[Try it] Once the records have been read, set every one down as it stands.

[The data]
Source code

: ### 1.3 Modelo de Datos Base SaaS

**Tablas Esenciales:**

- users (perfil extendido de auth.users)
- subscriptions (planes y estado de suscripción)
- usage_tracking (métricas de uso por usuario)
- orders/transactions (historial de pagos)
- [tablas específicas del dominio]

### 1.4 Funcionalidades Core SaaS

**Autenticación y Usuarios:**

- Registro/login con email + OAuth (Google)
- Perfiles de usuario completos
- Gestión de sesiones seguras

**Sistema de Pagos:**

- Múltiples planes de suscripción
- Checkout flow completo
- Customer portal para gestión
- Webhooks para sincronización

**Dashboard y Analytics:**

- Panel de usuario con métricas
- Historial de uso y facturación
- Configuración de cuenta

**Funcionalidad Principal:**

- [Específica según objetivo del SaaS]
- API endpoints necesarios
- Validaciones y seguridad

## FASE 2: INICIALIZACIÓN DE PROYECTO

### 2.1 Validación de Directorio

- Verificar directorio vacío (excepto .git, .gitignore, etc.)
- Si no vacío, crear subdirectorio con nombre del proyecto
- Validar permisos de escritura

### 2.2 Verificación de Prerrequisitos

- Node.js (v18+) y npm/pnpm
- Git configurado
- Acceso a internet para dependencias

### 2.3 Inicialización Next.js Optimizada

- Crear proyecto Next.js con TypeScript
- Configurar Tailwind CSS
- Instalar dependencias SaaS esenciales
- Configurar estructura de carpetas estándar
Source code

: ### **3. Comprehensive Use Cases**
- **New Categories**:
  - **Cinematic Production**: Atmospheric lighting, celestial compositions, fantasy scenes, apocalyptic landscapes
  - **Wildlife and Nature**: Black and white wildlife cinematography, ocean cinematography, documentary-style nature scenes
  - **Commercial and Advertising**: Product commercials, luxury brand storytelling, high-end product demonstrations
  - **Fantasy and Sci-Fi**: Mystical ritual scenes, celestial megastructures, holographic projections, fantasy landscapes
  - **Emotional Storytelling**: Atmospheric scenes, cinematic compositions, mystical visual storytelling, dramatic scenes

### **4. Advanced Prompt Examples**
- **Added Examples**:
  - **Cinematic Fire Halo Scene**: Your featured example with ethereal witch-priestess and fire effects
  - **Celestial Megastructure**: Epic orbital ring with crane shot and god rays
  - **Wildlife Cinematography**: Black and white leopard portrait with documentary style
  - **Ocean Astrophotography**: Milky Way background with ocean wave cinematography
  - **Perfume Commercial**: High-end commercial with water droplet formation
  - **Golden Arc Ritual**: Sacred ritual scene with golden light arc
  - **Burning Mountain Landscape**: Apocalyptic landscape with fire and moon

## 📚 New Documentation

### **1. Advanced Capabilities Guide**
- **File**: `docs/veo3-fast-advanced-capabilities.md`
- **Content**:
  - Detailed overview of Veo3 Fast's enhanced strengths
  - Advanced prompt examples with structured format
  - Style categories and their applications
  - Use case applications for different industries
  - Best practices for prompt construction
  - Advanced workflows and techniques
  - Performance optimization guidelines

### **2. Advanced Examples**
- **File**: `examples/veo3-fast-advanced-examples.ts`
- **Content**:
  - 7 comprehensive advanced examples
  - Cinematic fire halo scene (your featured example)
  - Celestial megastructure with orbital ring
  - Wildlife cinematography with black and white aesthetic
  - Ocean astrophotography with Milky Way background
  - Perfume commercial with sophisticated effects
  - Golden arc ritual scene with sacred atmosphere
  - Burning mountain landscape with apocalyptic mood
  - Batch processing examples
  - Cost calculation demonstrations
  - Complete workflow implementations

[Task response]
Source code

: ### 1.3 Modelo de Datos Base SaaS

**Tablas Esenciales:**

- users (perfil extendido de auth.users)
- subscriptions (planes y estado de suscripción)
- usage_tracking (métricas de uso por usuario)
- orders/transactions (historial de pagos)
- [tablas específicas del dominio]

### 1.4 Funcionalidades Core SaaS

**Autenticación y Usuarios:**

- Registro/login con email + OAuth (Google)
- Perfiles de usuario completos
- Gestión de sesiones seguras

**Sistema de Pagos:**

- Múltiples planes de suscripción
- Checkout flow completo
- Customer portal para gestión
- Webhooks para sincronización

**Dashboard y Analytics:**

- Panel de usuario con métricas
- Historial de uso y facturación
- Configuración de cuenta

**Funcionalidad Principal:**

- [Específica según objetivo del SaaS]
- API endpoints necesarios
- Validaciones y seguridad

## FASE 2: INICIALIZACIÓN DE PROYECTO

### 2.1 Validación de Directorio

- Verificar directorio vacío (excepto .git, .gitignore, etc.)
- Si no vacío, crear subdirectorio con nombre del proyecto
- Validar permisos de escritura

### 2.2 Verificación de Prerrequisitos

- Node.js (v18+) y npm/pnpm
- Git configurado
- Acceso a internet para dependencias

### 2.3 Inicialización Next.js Optimizada

- Crear proyecto Next.js con TypeScript
- Configurar Tailwind CSS
- Instalar dependencias SaaS esenciales
- Configurar estructura de carpetas estándar
Source code

: ### **3. Comprehensive Use Cases**
- **New Categories**:
  - **Cinematic Production**: Atmospheric lighting, celestial compositions, fantasy scenes, apocalyptic landscapes
  - **Wildlife and Nature**: Black and white wildlife cinematography, ocean cinematography, documentary-style nature scenes
  - **Commercial and Advertising**: Product commercials, luxury brand storytelling, high-end product demonstrations
  - **Fantasy and Sci-Fi**: Mystical ritual scenes, celestial megastructures, holographic projections, fantasy landscapes
  - **Emotional Storytelling**: Atmospheric scenes, cinematic compositions, mystical visual storytelling, dramatic scenes

### **4. Advanced Prompt Examples**
- **Added Examples**:
  - **Cinematic Fire Halo Scene**: Your featured example with ethereal witch-priestess and fire effects
  - **Celestial Megastructure**: Epic orbital ring with crane shot and god rays
  - **Wildlife Cinematography**: Black and white leopard portrait with documentary style
  - **Ocean Astrophotography**: Milky Way background with ocean wave cinematography
  - **Perfume Commercial**: High-end commercial with water droplet formation
  - **Golden Arc Ritual**: Sacred ritual scene with golden light arc
  - **Burning Mountain Landscape**: Apocalyptic landscape with fire and moon

## 📚 New Documentation

### **1. Advanced Capabilities Guide**
- **File**: `docs/veo3-fast-advanced-capabilities.md`
- **Content**:
  - Detailed overview of Veo3 Fast's enhanced strengths
  - Advanced prompt examples with structured format
  - Style categories and their applications
  - Use case applications for different industries
  - Best practices for prompt construction
  - Advanced workflows and techniques
  - Performance optimization guidelines

### **2. Advanced Examples**
- **File**: `examples/veo3-fast-advanced-examples.ts`
- **Content**:
  - 7 comprehensive advanced examples
  - Cinematic fire halo scene (your featured example)
  - Celestial megastructure with orbital ring
  - Wildlife cinematography with black and white aesthetic
  - Ocean astrophotography with Milky Way background
  - Perfume commercial with sophisticated effects
  - Golden arc ritual scene with sacred atmosphere
  - Burning mountain landscape with apocalyptic mood
  - Batch processing examples
  - Cost calculation demonstrations
  - Complete workflow implementations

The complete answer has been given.